In marsupials oviducts are paired and the two vagina open into a urogenital sinus. In some the vaginae are fused at their anterior ends forming a vaginal sinus which extends posteriorly as a blind pocket. This is sometimes called third vagina.
In eutherian mammals a single vagina formed by the fusion of the distal parts of the oviducts is present. The uterine portions of the oviducts show different degrees of fusion resulting different types of uteri. The most primitive type of uterus of eutherian mammals is called uterus duplex (Fig. 10.158A) in which the two uteri open separately into the vagina.
Uterus duplex is present in many rodents and elephants. The fusion of the two uteri at their lower ends results in the formation of uterus bipartitus (Fig. 10.158B). Such uterus opens to the vagina by a single aperture. Bipartitus uterus is found in carnivore, pig, cattle, a few bats and in some rodents.
As a result of still greater degree of fusion the formation of uterus bicornis occurs (Fig. 10.158C). Such uterus is found in sheep, whales, insectivores and most bats. Complete fusion of the two uteri has formed uterus simplex (Fig. 10.158D). Uterus simplex is present in man and apes.
The external part of the female reproductive organ is called vulva. In primates two- folds of skin, the labia minora, are present at the margins of the vestibular opening. In some apes and human female two additional folds called labia majora are present at the margins of vulva. They correspond to the scrotal swellings of man.

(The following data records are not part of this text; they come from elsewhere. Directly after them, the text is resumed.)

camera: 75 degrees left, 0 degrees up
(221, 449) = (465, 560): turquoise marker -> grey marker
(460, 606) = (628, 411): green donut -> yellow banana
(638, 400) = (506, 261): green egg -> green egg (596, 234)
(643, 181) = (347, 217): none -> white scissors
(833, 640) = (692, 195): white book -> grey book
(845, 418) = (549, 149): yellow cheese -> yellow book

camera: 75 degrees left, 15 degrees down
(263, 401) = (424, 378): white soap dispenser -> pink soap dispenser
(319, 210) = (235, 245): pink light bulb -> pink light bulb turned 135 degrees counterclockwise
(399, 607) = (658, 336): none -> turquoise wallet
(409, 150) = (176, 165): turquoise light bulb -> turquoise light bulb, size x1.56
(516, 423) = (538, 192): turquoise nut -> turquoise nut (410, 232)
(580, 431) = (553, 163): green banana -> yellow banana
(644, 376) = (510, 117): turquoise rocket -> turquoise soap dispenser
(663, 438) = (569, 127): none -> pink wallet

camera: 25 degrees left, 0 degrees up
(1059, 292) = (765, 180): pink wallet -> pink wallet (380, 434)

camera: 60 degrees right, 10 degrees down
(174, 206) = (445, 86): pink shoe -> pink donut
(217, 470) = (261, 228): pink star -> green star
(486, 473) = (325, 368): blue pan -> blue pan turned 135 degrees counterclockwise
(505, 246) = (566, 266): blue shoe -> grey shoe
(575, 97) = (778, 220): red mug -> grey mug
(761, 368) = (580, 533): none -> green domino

The glands that are associated with the female genital system are:
(a) Glands of Bartholin,
(b) Para-urethral glands and
(c) Vestibular glands.
Glands of Bartholin are homologous to the Cowper’s gland of males. The gland secretes a clear, viscid fluid under sexual excitement and the fluid acts as lubricant during copulation.
Para-urethral glands are homologous to the prostate glands of males. But the presence of this gland is not constant in all mammals and its function is not known. Vestibular glands are located at the base of urethra and on clitoris. They are mucus-secreting glands.
Breeding season:
Most mammals breed more or less in specific times of the year. But in man, baboon, giraffe and elephants, no particular mating season is present. Animals with a single cycle in each sexual season are called monoesters animals. Dog, koala, kangaroo are examples of monoesters mammals. Polyestrous mammals are those in which sexual season appears many times a year.
Sheep, rat, goat are examples of polyestrous mammals. Post-ovulatory destruction of endometrium results in menstruation. It is present in ‘catarrhines’, certain primates and African elephant and shrew. Fig. 10.159 gives an idea of the relationship between ovary and uterine wall with different harmfulness in man.
During menstruation, the uterine wall undergoes degeneration and is sloughed off. Menstruation is associated with the preparation of uterus for the implantation of fertilized ovum.
The cycle occurs approximately every 28 days in female during the reproductive life. Menstruation is associated with a series of hormonal events. The ovaries secrete a hormone, called estrogen. Estrogen is responsible for the development of secondary sex characters and accessory sex organs of the female. Progesterone is another hormone secreted by the corpora lutea.
Progesterone is concerned with the changes occurring in preparation for and during pregnancy. Relaxin is another hormone or hormonal agent. It has been extracted from the corpora lutea of cows, the blood stream of pregnant rabbits, dogs and cows. Whether it is a true ovarian hormone is questionable since the site of its formation is still obscure. Relaxin helps in bringing out formative changes for and during pregnancy.
Experimentally it has been shown that the removal of ovaries before puberty prevents further development of uterus, vagina and Fallopian tube, all of which remain in infantile condition. Extirpation after puberty brings about atrophy of organs. Removal of ovaries or corpus luteum alone during pregnancy brings about abortion.